Ethel a Hermit?

Ok, ok, that’s what I say . . .

I’m a ‘hermit’, I told myself as I locked my doors, doffed my shoes, loosened my belt, turned off all phones, put my pets outside, and sank to my meditation cushion, happy in my isolation from all busy-ness of the outside world.

My every muscle relaxed.  My cushion fit the contour of my body, and I settled in for a long meditation. The day was mine and I was thankful for such bounty.

But as I reached for the Silence, a sliver of a thought entered my mind, reminding me of all the labor needed to give me ‘my’ cushion.  The hundreds who planted and cared for the cotton fields, harvested the bolls, by hand or machine, worked in mills to make the cloth and then those needed to design and make the cushion.  That still left those who worked to package and ship the cushions to stores to be sold, marketed, and finally there for me to buy.

The profusion of ideas from that one thought held me in an unyieldingly grip, and my mind continued to open and I saw that, ‘hermit’ or not, every morsel of food I eat is also the work of many hands, from tilling, planting, watering, weeding, harvesting and then to the market.  Others, certainly not a ‘hermit’ even such as I call myself, took that produce, whether grain, livestock, eggs, juice, or coffee, to process it into edible forms so that I could have my daily bread and my solitude.

I am a ‘Hermit’? I asked myself, and knew my meditation was shattered.  Though my body is isolated, I saw that the infrastructure needed to permit my eremitic life, requires many people to maintain. The Ravens which fed the Biblical hermits of centuries ago come nowhere near my door today.

I pondered over the multitude of people needed to simply activate the electrical On/Off switches throughout my home, and in my isolation, how carelessly I had accepted them. I thoughtlessly use my car with no thought of the long odyssey behind the gas and oil, as well as the roads, freeways and sidewalks I use.

My thoughts sped on and I saw how water ‘automatically’ comes to my kitchen, bath and garden with nary a thought of ‘how’, and was reminded of the many unseen hands that make it so, and also those who pick up my garbage or manage the wonderful underground systems of drainage and sewers.

Armies of non-hermits, toil in many horrible, mean, strict, and sometimes illegal places, for long hours, and low pay, to give me the freedom to choose my solitude.  What horrible price is often needed to sustain my ‘hermit’ life style, and I was suddenly confronted with the terrifying thought of, “What have I ever done to deserve such bounty?”
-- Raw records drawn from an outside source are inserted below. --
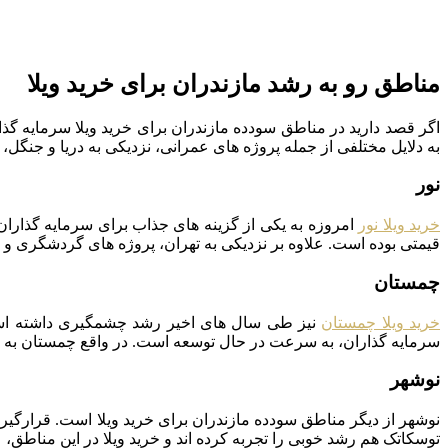
مناطق رو به رشد مازندران برای خرید ویلا
اگر قصد دارید در مناطق سودده مازندران برای خرید ویلا سرمایه گذ
به دلایل مختلفی از جمله پروژه های عمرانی، نزدیکی به دریا و جنگل
نور
خرید ویلا نور
امروزه به یکی از گزینه های جذاب برای سرمایه گذار
قیمتی بوده است. علاوه بر نزدیکی به تهران، پروژه های گردشگری و ا
چمستان
خرید ویلا چمستان
نیز طی سال های اخیر رشد چشمگیری داشته است
سرمایه گذاران، به سرعت در حال توسعه است. در واقع چمستان به عن
نوشهر
نوشهر از دیگر مناطق سودده مازندران برای خرید ویلا است. قرارگی
توسکاتک هم رشد خوبی را تجربه کرده اند و خرید ویلا در این مناطق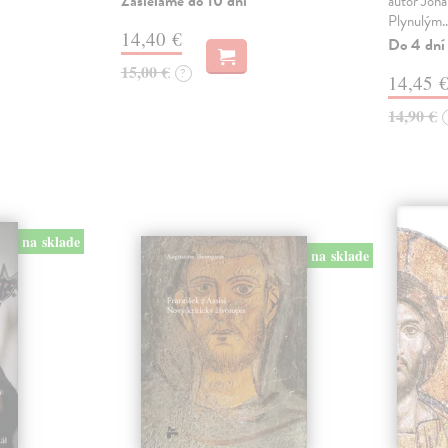
Zasielame do 10 dní
autor Joha
Plynulým
14,40 €
Do 4 dní
15,00 €
?
14,45 
14,90 €
na sklade
na sklade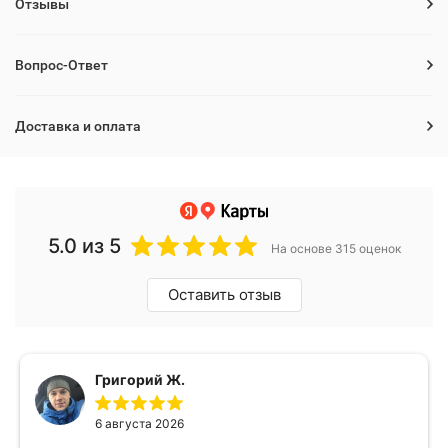
Отзывы
Вопрос-Ответ
Доставка и оплата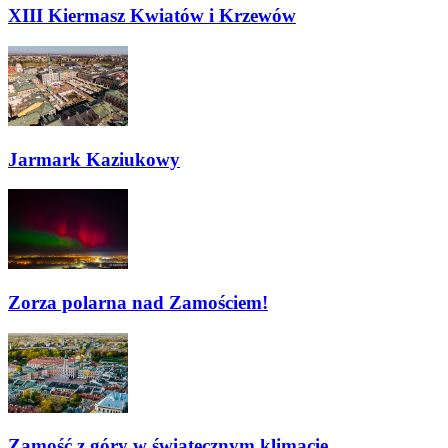
XIII Kiermasz Kwiatów i Krzewów
Jarmark Kaziukowy
Zorza polarna nad Zamościem!
Zamość z góry w świątecznym klimacie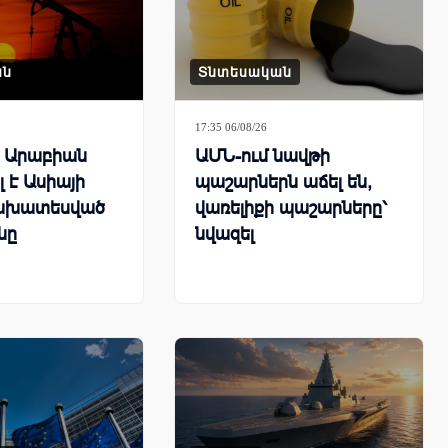
ան
Տնտեսական
17:35 06/08/26
ն Արաբիան
ԱՄՆ-ում նավթի
 է Ասիայի
պաշարներն աճել են,
ախատեսված
վառելիքի պաշարները՝
նը
նվազել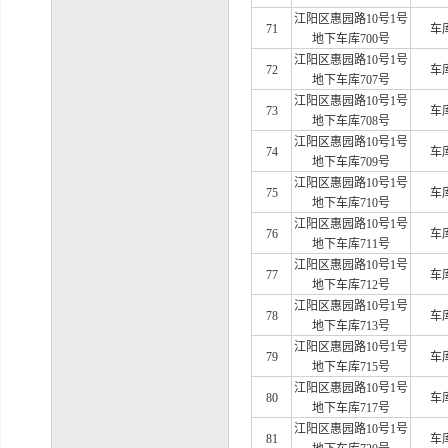
江阳区惠园路
10号1号
71
车
地下车库700号
江阳区惠园路
10号1号
72
车
地下车库707号
江阳区惠园路
10号1号
73
车
地下车库708号
江阳区惠园路
10号1号
74
车
地下车库709号
江阳区惠园路
10号1号
75
车
地下车库710号
江阳区惠园路
10号1号
76
车
地下车库711号
江阳区惠园路
10号1号
77
车
地下车库712号
江阳区惠园路
10号1号
78
车
地下车库713号
江阳区惠园路
10号1号
79
车
地下车库715号
江阳区惠园路
10号1号
80
车
地下车库717号
江阳区惠园路
10号1号
81
车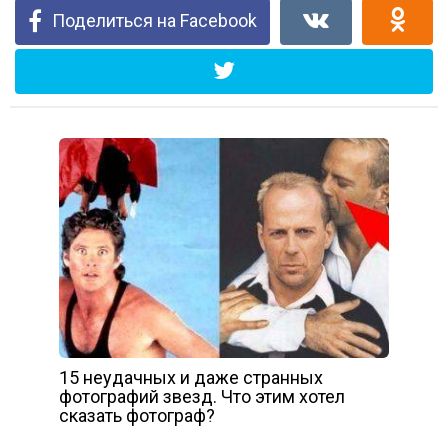
Поделиться на Facebook
15 неудачных и даже странных
фотографий звезд. Что этим хотел
сказать фотограф?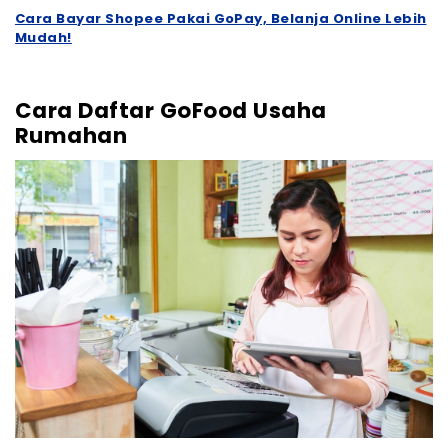
Cara Bayar Shopee Pakai GoPay, Belanja Online Lebih
Mudah!
Cara Daftar GoFood Usaha
Rumahan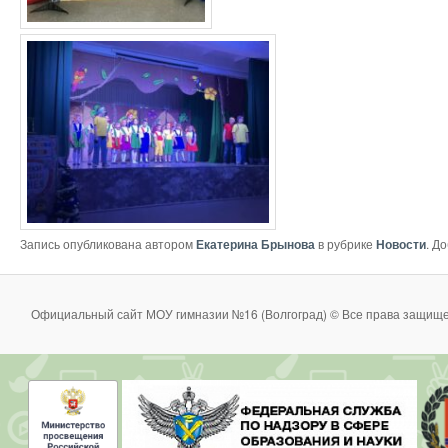
Запись опубликована автором
Екатерина Брынова
в рубрике
Новости
. Д
Официальный сайт МОУ гимназии №16 (Волгоград) © Все права защище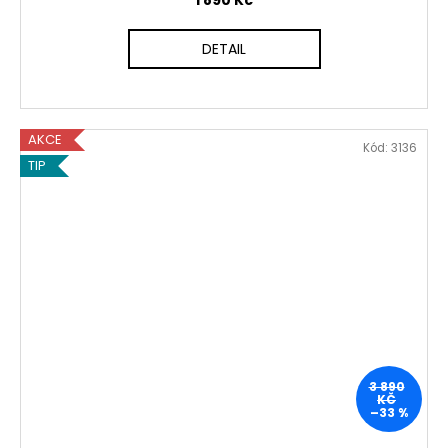
1 890 Kč
DETAIL
AKCE
Kód:
3136
TIP
3 890
KČ
–33 %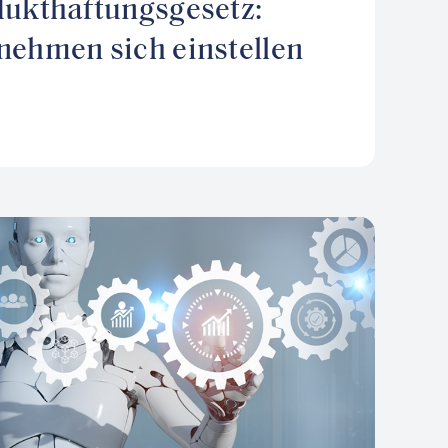
dukthaftungsgesetz:
ehmen sich einstellen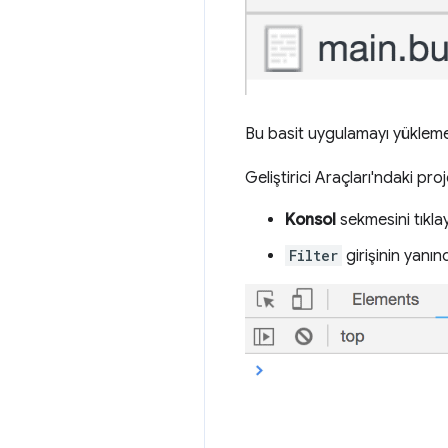
Bu basit uygulamayı yükleme
Geliştirici Araçları'ndaki pro
Konsol
sekmesini tıklay
Filter
girişinin yanınd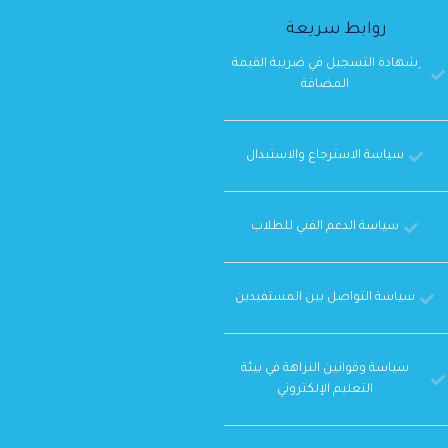
روابط سريعة
ِشهادة التسجيل في ضريبة القيمة
المضافة
سياسة الاسترجاع والاستبدال
سياسة الدعم الفني للطلاب
سياسة التواصل بين المستفيدين
سياسة وقوانين النزاهة في بيئة
التعليم الإلكتروني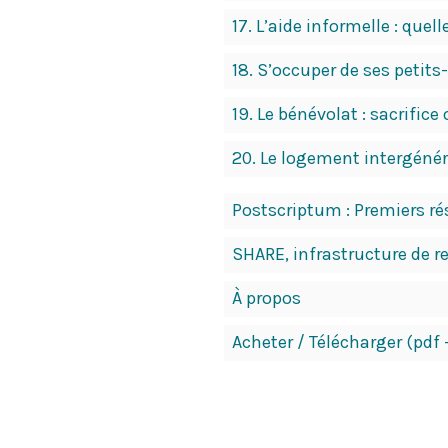
17.
L’aide informelle : quel
18.
S’occuper de ses petits
19.
Le bénévolat : sacrifice
20.
Le logement intergénéra
Postscriptum : Premiers r
SHARE, infrastructure de re
À propos
Acheter / Télécharger (pdf 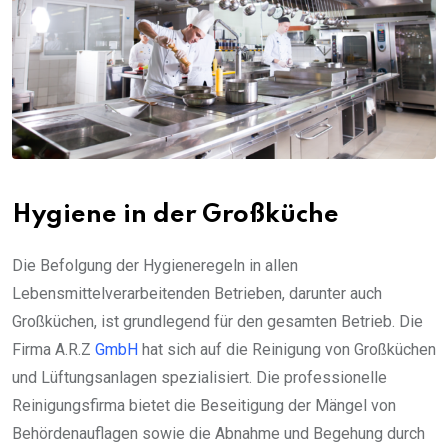
Hygiene in der Großküche
Die Befolgung der Hygieneregeln in allen
Lebensmittelverarbeitenden Betrieben, darunter auch
Großküchen, ist grundlegend für den gesamten Betrieb. Die
Firma A.R.Z
GmbH
hat sich auf die Reinigung von Großküchen
und Lüftungsanlagen spezialisiert. Die professionelle
Reinigungsfirma bietet die Beseitigung der Mängel von
Behördenauflagen sowie die Abnahme und Begehung durch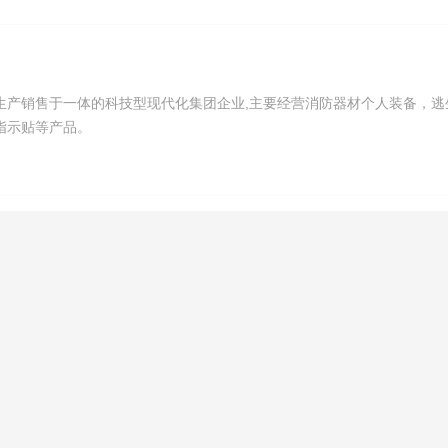
生产销售于一体的科技型现代化集团企业,主要经营消防器材个人装备，逃
指示贴等产品。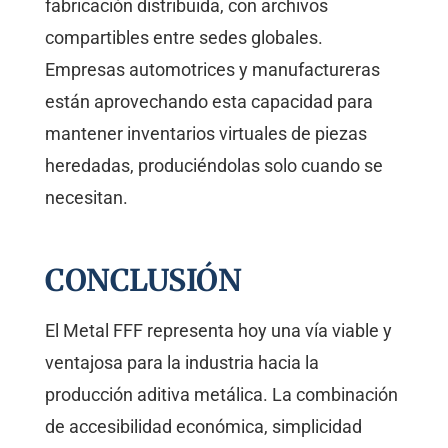
fabricación distribuida, con archivos
compartibles entre sedes globales.
Empresas automotrices y manufactureras
están aprovechando esta capacidad para
mantener inventarios virtuales de piezas
heredadas, produciéndolas solo cuando se
necesitan.
CONCLUSIÓN
El Metal FFF representa hoy una vía viable y
ventajosa para la industria hacia la
producción aditiva metálica. La combinación
de accesibilidad económica, simplicidad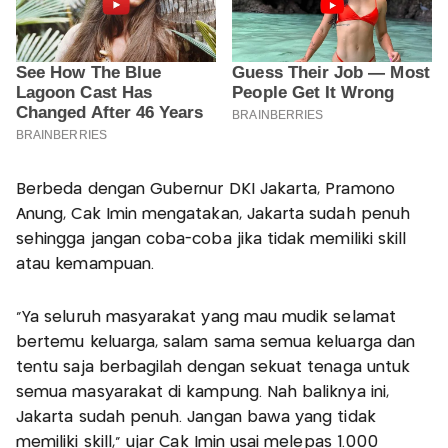
Berbeda dengan Gubernur DKI Jakarta, Pramono
Anung, Cak Imin mengatakan, Jakarta sudah penuh
sehingga jangan coba-coba jika tidak memiliki skill
atau kemampuan.
"Ya seluruh masyarakat yang mau mudik selamat
bertemu keluarga, salam sama semua keluarga dan
tentu saja berbagilah dengan sekuat tenaga untuk
semua masyarakat di kampung. Nah baliknya ini,
Jakarta sudah penuh. Jangan bawa yang tidak
memiliki skill," ujar Cak Imin usai melepas 1.000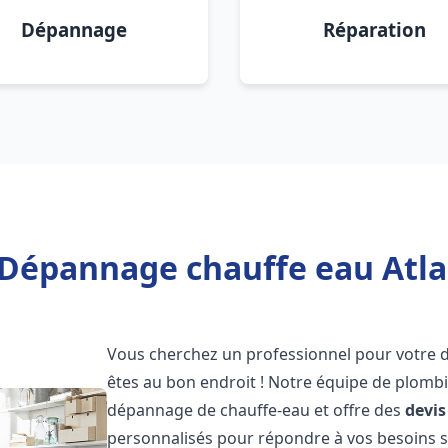
Dépannage
Réparation
 Dépannage chauffe eau Atla
Vous cherchez un professionnel pour votre
êtes au bon endroit ! Notre équipe de plombi
dépannage de chauffe-eau et offre des
devis
personnalisés pour répondre à vos besoins 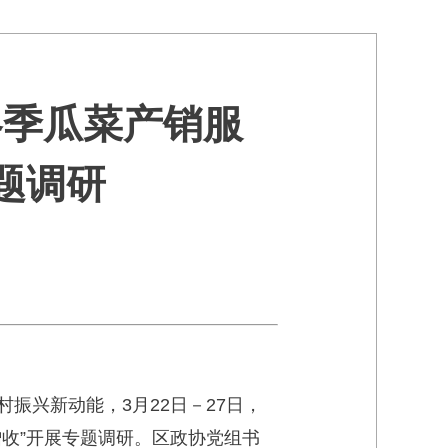
冬季瓜菜产销服
题调研
振兴新动能，3月22日－27日，
收”开展专题调研。区政协党组书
In a world entirely held together by Reciprocal Maintenance, I was faced with the sobering question of, “What am I doing to balance the toil and labor of others which I, so thoughtlessly, have used for support?”  And was startled to be aware of how my wayward mind had ‘taken over’ my meditation.

For even as I quelled in my shame, that sliver of thought opened again, and I knew that it wasn’t my wayward mind, but that some Hidden Power had tapped me on my shoulder to show me that no matter that we all walk different pathways, that God can be served in any pathway given us.

And, almost with a chiding smile, I was shown that the Meditation was not mine.  Mentally I have said “My meditation.  My life of solitude.  My home. My cushion.  My thoughts. My time.”  Everything said or thought, was mine, mine, mine, mine.  The smile gently showed me it was God’s meditation.  God’s life.  God’s time.  God’s cushion.  God’s relaxation.  And whether God’s time is spent in the ‘counting house’, a monastery Cell, prison cell, or loved home, matters naught, for, even as we strive to serve Him, it always was and always will be, Service to God. 

I was shown there is no difference, and then, as I sat on God’s cushion, God’s peace, and God’s meditation in God’s time, was given me, and  I knew that workers, on every or any pathway, relaxed and were blessed.  There is no difference, and I Thank God for showing me that nothing is mine.  It’s All God’s, and so am I.

One thought on “Ethel a Hermit?

  1. Great Blogg – I agree 110%. We just need to be more grateful for all the things and people around us.